Paying off your Mortgage and investing are both responsible things to do. Determining which one should take priority can be tough. You have listened to the pros and cons, ultimately, I will say on the choice of investing or paying off your Mortgage, that you should do both. Yes, you should choose the middle ground. It does not have to be an either-or situation.
You can work towards paying off your mortgage and at the same time, stay invested in the market.
There are several factors you should consider before making that decision.
2. Risk Tolerance
So here is my recommendation. If you do not have a prepayment penalty on your mortgage, and if you have extra money, you should consider chipping away at the principal by making any extra payment that you can afford every month.
This way, you can save a significant amount of interest and shorten the life of the loan while still investing and generating wealth in the market.
Let’s face it. Your home is not an investment. (At least not if you are living there). As a matter of fact, your home can be a liability, because you have to spend money to take care of your home.
So, Should you pay off your Mortgage or invest for retirement?
Paying off your Mortgage is a responsible thing to do financially, but you need to ask, is it in your best financial interest. You need to assess your situation. Are you 25 years or 60 years? Are you comfortable making mortgage payments at age 65 years?
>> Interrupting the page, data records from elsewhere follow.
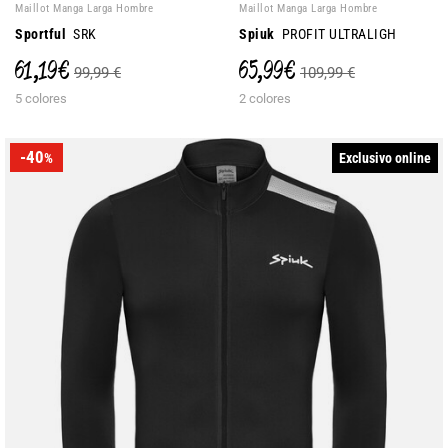
Maillot Manga Larga Hombre
Maillot Manga Larga Hombre
Sportful
SRK
Spiuk
PROFIT ULTRALIGH
61,19 €
65,99 €
99,99 €
109,99 €
5 colores
2 colores
-40
Exclusivo online
%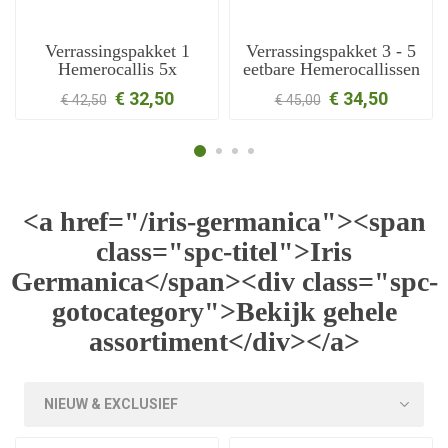
Verrassingspakket 1
Verrassingspakket 3 - 5
Hemerocallis 5x
eetbare Hemerocallissen
€ 32,50
€ 34,50
€ 42,50
€ 45,00
<a href="/iris-germanica"><span
class="spc-titel">Iris
Germanica</span><div class="spc-
gotocategory">Bekijk gehele
assortiment</div></a>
According to financial experts, paying off your Mortgage early actually comes with its cost as well.
For investments to make more sense than paying off a mortgage early, the annualized rate of return over many years (say 10-20) would only need to be higher than the mortgage interest. For example, if your mortgage interest is 5%, your annualized rate of return on investment should be higher than 8% for it to make sense financially.
Paying off the mortgage loan may particularly be suitable for those people that are not comfortable with the volatility of the stock market. Because really, it is not unusual to see that your portfolio was worth $500K in January, and maybe by August in the same year, that $500 is worth just less than $450K, that’s if you have about 10% drop in the market. To do so, though, make sure you have some emergency funds saved as well. That is your 3-6 months of income.